Jenn Lindsay, |
(No Evil, 2003)
Jenn Lindsay is unbelievable. Her biography notes refer to being raised by wolves on the moors in England. OK, so this is an attention getter -- she then admits to San Diego origins. I still think she is unbelievable -- in the best possible way.
Here is a young lady playing guitar and bass, a one-time New York receptionist who can write and deliver modern folk music with the best. In reviewing an earlier CD, Gotta Lotta, I noted that if New York lost that receptionist, music would gain a star. I hope I did not precipitate something if her boss read it because her new CD is called Fired.
She notes that it is a themed album about losing your job, hating your job and being bored with your job. Sadly, if economic trends continue, Lindsay's songs for the jobless, brave and indignant may get a wider audience than she would like.
In just six tracks she grabs our attention and makes us consider what our existence is all about. Why are we defined by the job we do?
The CD opens with "Paper," a tale of the end of a job that will resonate with anyone who has been there. "Shoo Fly Shoo" is a heartfelt song about working and what it can really mean in terms of your life. She gives us folk rapping on "Tick Tock."

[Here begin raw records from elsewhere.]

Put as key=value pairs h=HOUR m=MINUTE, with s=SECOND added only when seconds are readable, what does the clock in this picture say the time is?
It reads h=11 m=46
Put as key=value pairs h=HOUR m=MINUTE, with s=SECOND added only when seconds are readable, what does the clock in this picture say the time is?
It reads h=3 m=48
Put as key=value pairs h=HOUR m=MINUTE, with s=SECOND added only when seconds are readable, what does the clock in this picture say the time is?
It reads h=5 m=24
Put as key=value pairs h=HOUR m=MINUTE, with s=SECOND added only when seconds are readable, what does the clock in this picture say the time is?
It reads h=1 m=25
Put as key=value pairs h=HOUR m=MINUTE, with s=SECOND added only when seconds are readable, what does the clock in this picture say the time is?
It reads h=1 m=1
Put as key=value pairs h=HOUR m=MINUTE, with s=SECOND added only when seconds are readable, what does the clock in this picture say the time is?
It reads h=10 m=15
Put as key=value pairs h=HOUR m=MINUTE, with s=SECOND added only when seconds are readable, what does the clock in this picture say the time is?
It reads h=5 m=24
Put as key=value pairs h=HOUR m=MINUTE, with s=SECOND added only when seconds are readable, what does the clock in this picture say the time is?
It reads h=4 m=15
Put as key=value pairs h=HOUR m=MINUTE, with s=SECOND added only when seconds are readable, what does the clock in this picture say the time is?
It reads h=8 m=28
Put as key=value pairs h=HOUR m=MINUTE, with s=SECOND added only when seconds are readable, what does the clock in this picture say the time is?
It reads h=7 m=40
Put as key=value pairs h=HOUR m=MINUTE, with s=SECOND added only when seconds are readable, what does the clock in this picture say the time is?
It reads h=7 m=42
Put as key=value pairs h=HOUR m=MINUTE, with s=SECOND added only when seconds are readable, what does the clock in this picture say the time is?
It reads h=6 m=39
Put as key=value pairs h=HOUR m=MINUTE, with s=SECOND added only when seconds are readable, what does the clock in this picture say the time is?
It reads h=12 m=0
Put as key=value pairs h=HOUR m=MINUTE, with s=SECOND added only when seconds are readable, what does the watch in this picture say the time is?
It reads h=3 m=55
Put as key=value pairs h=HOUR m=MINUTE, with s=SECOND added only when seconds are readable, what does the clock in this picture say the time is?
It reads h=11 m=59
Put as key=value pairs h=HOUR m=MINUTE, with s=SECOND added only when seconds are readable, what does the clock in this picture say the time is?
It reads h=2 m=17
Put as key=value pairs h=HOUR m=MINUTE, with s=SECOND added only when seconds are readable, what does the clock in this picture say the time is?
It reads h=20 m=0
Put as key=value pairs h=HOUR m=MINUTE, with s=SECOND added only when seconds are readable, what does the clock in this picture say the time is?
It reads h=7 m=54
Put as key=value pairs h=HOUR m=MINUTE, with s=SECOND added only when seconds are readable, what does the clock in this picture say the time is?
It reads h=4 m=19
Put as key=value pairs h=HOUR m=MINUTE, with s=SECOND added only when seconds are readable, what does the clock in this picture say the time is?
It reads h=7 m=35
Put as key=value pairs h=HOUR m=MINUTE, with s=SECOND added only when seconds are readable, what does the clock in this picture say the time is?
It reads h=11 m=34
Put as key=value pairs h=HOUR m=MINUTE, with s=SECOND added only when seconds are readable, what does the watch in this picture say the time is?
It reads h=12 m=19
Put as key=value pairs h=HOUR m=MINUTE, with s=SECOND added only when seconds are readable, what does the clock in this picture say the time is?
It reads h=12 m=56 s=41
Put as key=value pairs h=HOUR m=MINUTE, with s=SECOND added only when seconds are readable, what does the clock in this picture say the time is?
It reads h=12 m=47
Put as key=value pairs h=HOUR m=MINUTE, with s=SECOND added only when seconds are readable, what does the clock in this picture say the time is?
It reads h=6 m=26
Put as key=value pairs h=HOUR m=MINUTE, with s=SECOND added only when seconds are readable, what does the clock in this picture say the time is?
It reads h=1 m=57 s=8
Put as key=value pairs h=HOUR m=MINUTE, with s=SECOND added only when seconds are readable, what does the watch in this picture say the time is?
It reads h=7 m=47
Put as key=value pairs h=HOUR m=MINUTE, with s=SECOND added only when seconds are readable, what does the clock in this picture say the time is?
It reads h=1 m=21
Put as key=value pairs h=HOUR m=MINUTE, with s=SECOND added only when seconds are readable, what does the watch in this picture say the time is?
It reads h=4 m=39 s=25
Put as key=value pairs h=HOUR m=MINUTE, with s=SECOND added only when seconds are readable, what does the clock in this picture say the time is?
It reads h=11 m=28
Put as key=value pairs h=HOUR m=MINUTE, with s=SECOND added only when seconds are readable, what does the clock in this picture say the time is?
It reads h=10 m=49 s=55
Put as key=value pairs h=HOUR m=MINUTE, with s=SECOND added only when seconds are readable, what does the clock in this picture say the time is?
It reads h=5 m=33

My favourite track is "You Not Me," a sad song that is sung in an upbeat manner belying the reality of how difficult it can be to make living. This is the track that could be featured on mainstream radio and make Lindsay the success she deserves. She is irreverent and self-deprecating, which may keep her from ever being a star. How many top stars would write, "wet soaks through my pants to my hundred thousand dollar brain"?
This is a short CD but says more about modern life -- not just in New York -- than many lush production 20-track offerings.
You can access the lyrics online, but you need to hear that voice to get the feeling behind the words. It may be difficult to buy, but try. It will encourage Lindsay to keep at this job, at least.